Exercise requirements: Find all the lines in the entries below that hold the word "were" and copy them.

Material for this task:
■ ■ ■ ■ ■

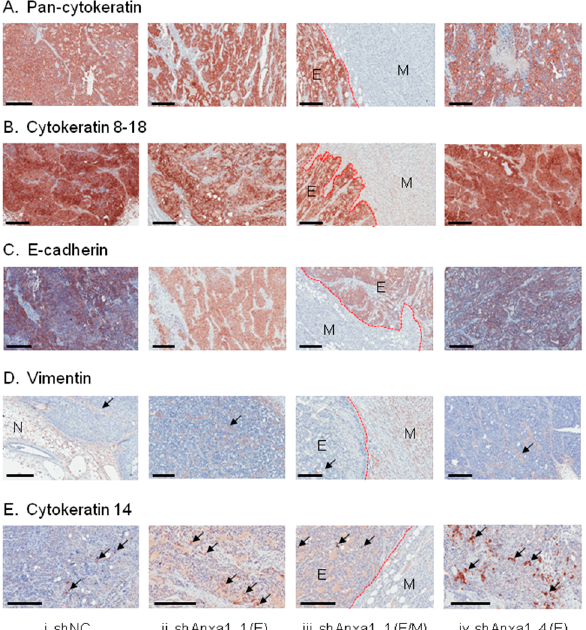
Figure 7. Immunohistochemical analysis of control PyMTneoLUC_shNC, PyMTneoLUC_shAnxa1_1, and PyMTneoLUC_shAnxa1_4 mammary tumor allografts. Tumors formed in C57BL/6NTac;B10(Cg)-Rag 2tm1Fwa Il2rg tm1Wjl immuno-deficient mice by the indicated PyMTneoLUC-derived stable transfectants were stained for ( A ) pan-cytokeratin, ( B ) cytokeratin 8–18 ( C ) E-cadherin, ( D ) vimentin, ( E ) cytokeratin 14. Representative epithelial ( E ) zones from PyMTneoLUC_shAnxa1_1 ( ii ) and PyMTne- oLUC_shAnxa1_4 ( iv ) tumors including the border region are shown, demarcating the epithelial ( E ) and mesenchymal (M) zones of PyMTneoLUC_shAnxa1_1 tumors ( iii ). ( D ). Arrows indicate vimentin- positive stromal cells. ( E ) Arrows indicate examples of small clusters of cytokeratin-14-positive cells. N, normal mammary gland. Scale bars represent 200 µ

■ ■ ■ ■ ■

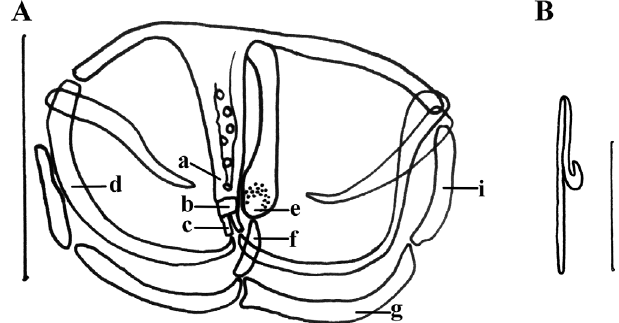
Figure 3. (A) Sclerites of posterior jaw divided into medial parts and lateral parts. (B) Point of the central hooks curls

■ ■ ■ ■ ■

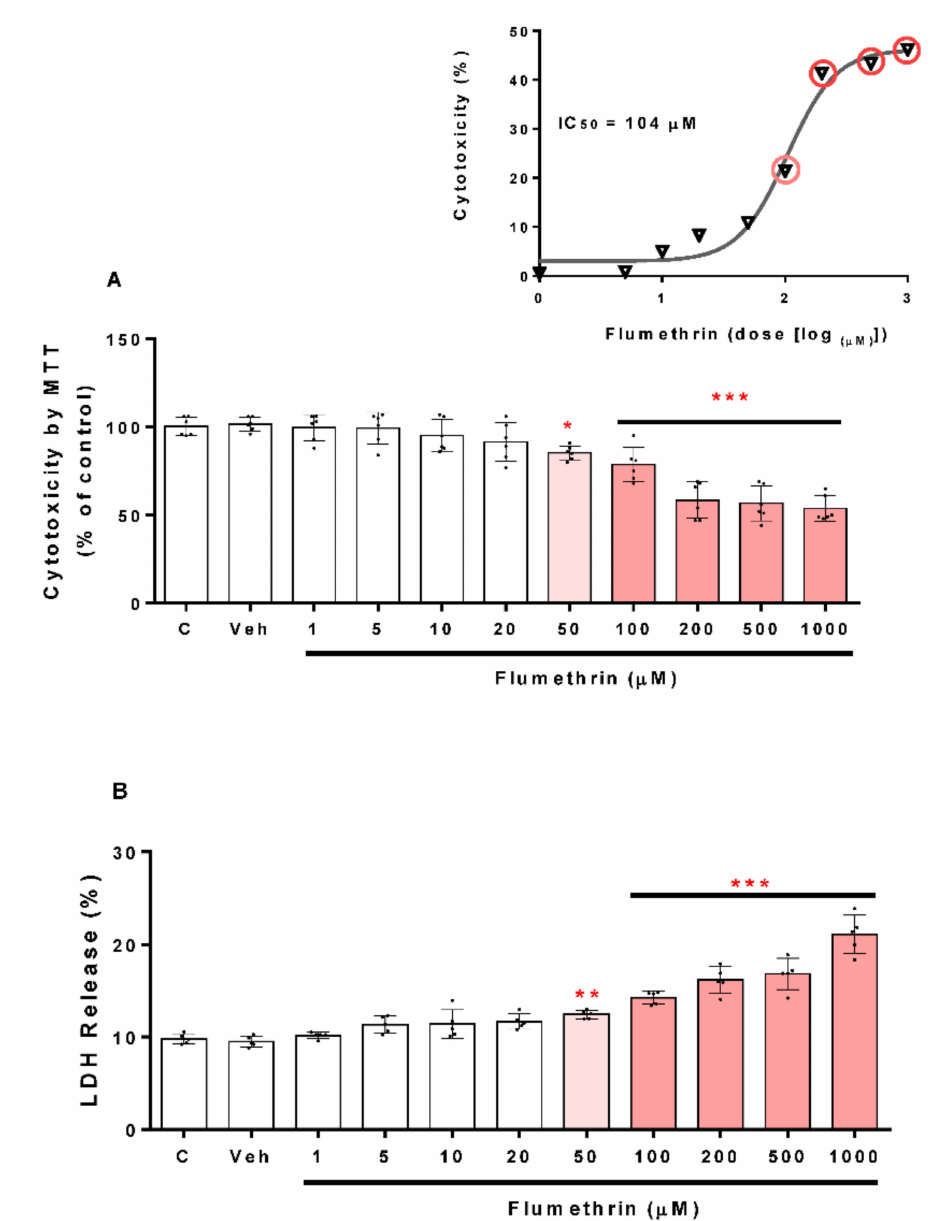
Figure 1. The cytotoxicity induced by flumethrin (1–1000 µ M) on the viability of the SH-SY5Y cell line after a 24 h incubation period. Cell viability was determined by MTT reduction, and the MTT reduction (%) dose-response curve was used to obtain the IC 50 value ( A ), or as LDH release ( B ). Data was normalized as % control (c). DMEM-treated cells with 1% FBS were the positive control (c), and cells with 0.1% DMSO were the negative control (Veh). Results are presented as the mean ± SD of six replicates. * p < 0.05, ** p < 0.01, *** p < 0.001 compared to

■ ■ ■ ■ ■

The answer:
Figure 7. Immunohistochemical analysis of control PyMTneoLUC_shNC, PyMTneoLUC_shAnxa1_1, and PyMTneoLUC_shAnxa1_4 mammary tumor allografts. Tumors formed in C57BL/6NTac;B10(Cg)-Rag 2tm1Fwa Il2rg tm1Wjl immuno-deficient mice by the indicated PyMTneoLUC-derived stable transfectants were stained for ( A ) pan-cytokeratin, ( B ) cytokeratin 8–18 ( C ) E-cadherin, ( D ) vimentin, ( E ) cytokeratin 14. Representative epithelial ( E ) zones from PyMTneoLUC_shAnxa1_1 ( ii ) and PyMTne- oLUC_shAnxa1_4 ( iv ) tumors including the border region are shown, demarcating the epithelial ( E ) and mesenchymal (M) zones of PyMTneoLUC_shAnxa1_1 tumors ( iii ). ( D ). Arrows indicate vimentin- positive stromal cells. ( E ) Arrows indicate examples of small clusters of cytokeratin-14-positive cells. N, normal mammary gland. Scale bars represent 200 µ
Figure 1. The cytotoxicity induced by flumethrin (1–1000 µ M) on the viability of the SH-SY5Y cell line after a 24 h incubation period. Cell viability was determined by MTT reduction, and the MTT reduction (%) dose-response curve was used to obtain the IC 50 value ( A ), or as LDH release ( B ). Data was normalized as % control (c). DMEM-treated cells with 1% FBS were the positive control (c), and cells with 0.1% DMSO were the negative control (Veh). Results are presented as the mean ± SD of six replicates. * p < 0.05, ** p < 0.01, *** p < 0.001 compared to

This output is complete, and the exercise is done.